The Worm King by ~Marauder6272 on deviantART
Tremorwhip
Attributes: Agility d6, Smarts d6(A), Spirit d10, Strength d12+2, Vigor d10
Skills: Fighting d6, Notice d10, Stealth d10
Pace: 6/20, Parry: 5, Toughness: 12(2), Charisma: 0
Bite/Lash: d6 (Str+d6)
Burrowing 20″: Surprise on Stealth vs. Notice (+2 attack; +4 raise)
Hardy: Once Shaken, further Shaken results ignored
Large: Attackers gain +2 on attack rolls
Natural Armor +2: Natural defenses
Size +3: Adjustment to Toughness based on creature’s mass
Slam: Opposed Fighting vs. Agility for 4d6 damage
Stretch: Reach for slam attack equal to current Size
Swallow Whole: Fighting -2 to swallow target 3 sizes smaller; swallowed target is immobile and takes automatic bite damage each round; attacks from inside the tremorwhip ignore armor and size bonuses to Toughness
Text and “Coventry” setting ©2012 by John “The Gneech” Robey.
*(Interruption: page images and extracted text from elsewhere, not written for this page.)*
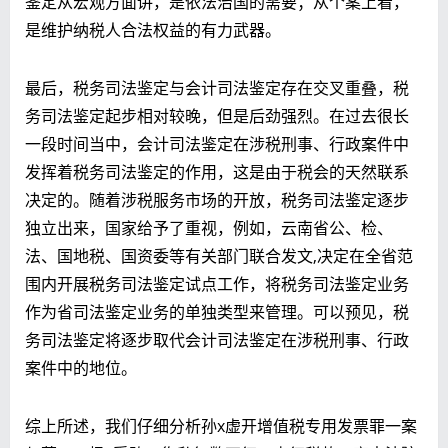
鉴定从宏观方面讲，是依法治国的需要；从个案上看，
是维护纳税人合法权益的有力武器。
最后，税务司法鉴定与会计司法鉴定存在交叉重叠，税
务司法鉴定起步相对较晚，但是后劲强烈。在过去很长
一段时间当中，会计司法鉴定在涉税刑事、行政案件中
发挥着税务司法鉴定的作用，这是由于税会的天然联系
决定的。随着涉税服务市场的开放，税务司法鉴定逐步
独立出来，国家给予了重视，例如，云南省公、检、
法、国地税、国资委等有关部门联合发文,决定在全省范
围内开展税务司法鉴定试点工作，将税务司法鉴定业务
作为省司法鉴定业务的单独类型来管理。可以预见，税
务司法鉴定将逐步取代会计司法鉴定在涉税刑事、行政
案件中的地位。
综上所述，我们仔细分析孙x虚开增值税专用发票罪一案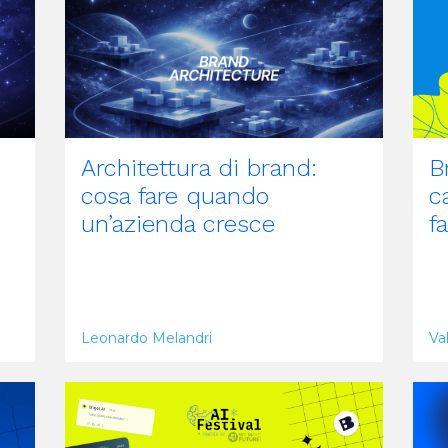
Architettura di brand:
B
cosa fare quando
c
un’azienda cresce
f
Leonardo Melandri
Va
ARTICOLO
A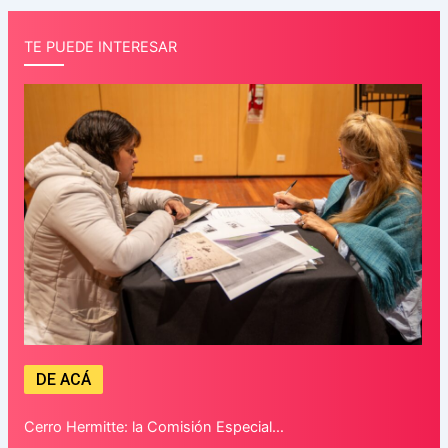
TE PUEDE INTERESAR
DE ACÁ
Cerro Hermitte: la Comisión Especial…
Artwork ©2009-2012 by Marauder6272. Stat block created by Hero Lab® (Registered Trademarks of LWD Technology, Inc. Free download at http://www.wolflair.com). Savage Worlds is Copyright © 2004-2012 by Pinnacle Entertainment Group. All rights reserved.
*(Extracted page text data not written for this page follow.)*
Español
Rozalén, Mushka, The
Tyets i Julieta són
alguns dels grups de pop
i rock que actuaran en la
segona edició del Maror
Coventry: A Savage Worlds Campaign
I’ve been making a few noises about this for a while now, but the Players Handbook for my new Savage Worlds campaign inspired by Borderlands is finally ready!
From the guide:
Coventry is a gung-ho adventure campaign somewhere between Mad Max and Cowboy Bebop, with a side of Escape From L.A. The year is 2766 and your characters all live on the quarantined prison world of Coventry, trying to make your way as best you can among the local monsters, the faction wars, the octane-sucking racing circuit, and of course the occasional insane robot. You might be a local, born and raised on Coventry, you might have been “dropped” here, or you might even have arrived here by accident due to a shipwreck or other mishap. However you came to be here, however, it’s all but impossible to leave.
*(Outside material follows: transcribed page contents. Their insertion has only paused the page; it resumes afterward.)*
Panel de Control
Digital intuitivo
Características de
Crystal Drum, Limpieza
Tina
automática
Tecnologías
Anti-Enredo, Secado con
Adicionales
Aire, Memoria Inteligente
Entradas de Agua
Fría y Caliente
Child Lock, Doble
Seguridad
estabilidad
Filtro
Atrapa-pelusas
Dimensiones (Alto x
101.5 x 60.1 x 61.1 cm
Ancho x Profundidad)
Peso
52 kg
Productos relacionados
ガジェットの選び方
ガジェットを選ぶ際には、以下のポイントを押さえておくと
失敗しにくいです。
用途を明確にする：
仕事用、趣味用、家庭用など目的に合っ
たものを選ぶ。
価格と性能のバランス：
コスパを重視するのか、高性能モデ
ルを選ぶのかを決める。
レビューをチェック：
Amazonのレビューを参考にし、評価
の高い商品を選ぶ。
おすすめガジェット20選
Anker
The prison world of Coventry originally appeared in my Star Hero campaign in the early ’90s (Holy crap, was that really 20 years ago? O.o), and I’ve toyed with the idea of running a game there off and on many times since then, but it wasn’t until the Savage Worlds setting 50 Fathoms, combined with playing Borderlands 2, that a solid vision of how to make it work as a campaign finally gelled. By using the Savage Worlds “Plot Point” model, all I have to do is toss out a few hooks and let the players create the actual campaign, by fleshing out the ones they bite on.
Coventry as it appears here is a bit different from my initial conception in details, but much the same in spirit. I originally pictured it as a kind of “lost world” jungle setting with megafauna and people attempting to carve civilization out of it without help from the outside, but after playing Borderlands the idea of it being more like a dystopian “through the looking glass” world full to the brim with its own variety of Mad Hatters really appealed to me. This version is also in a separate continuity from my Star Hero game, not so much to avoid any clash with previous continuity (assuming any of could even remember the previous continuity), as just for stylistic reasons.
I’m thinking about trying to write up the setting for eventual publication as an officially-licensed Savage Worlds setting, but that will take time, development, and probably a Kickstarter campaign to finance some non-cribbed artwork. What I’ve got here is a draft/proof-of-concept more than anything else, but I’m pleased with it and I think the group will have fun with it.
…After we finish the current Ghostbusters scenario, of course. ¬.¬
Still! Players, start your thinkers. If all goes well, we could be playing this game on the 29th.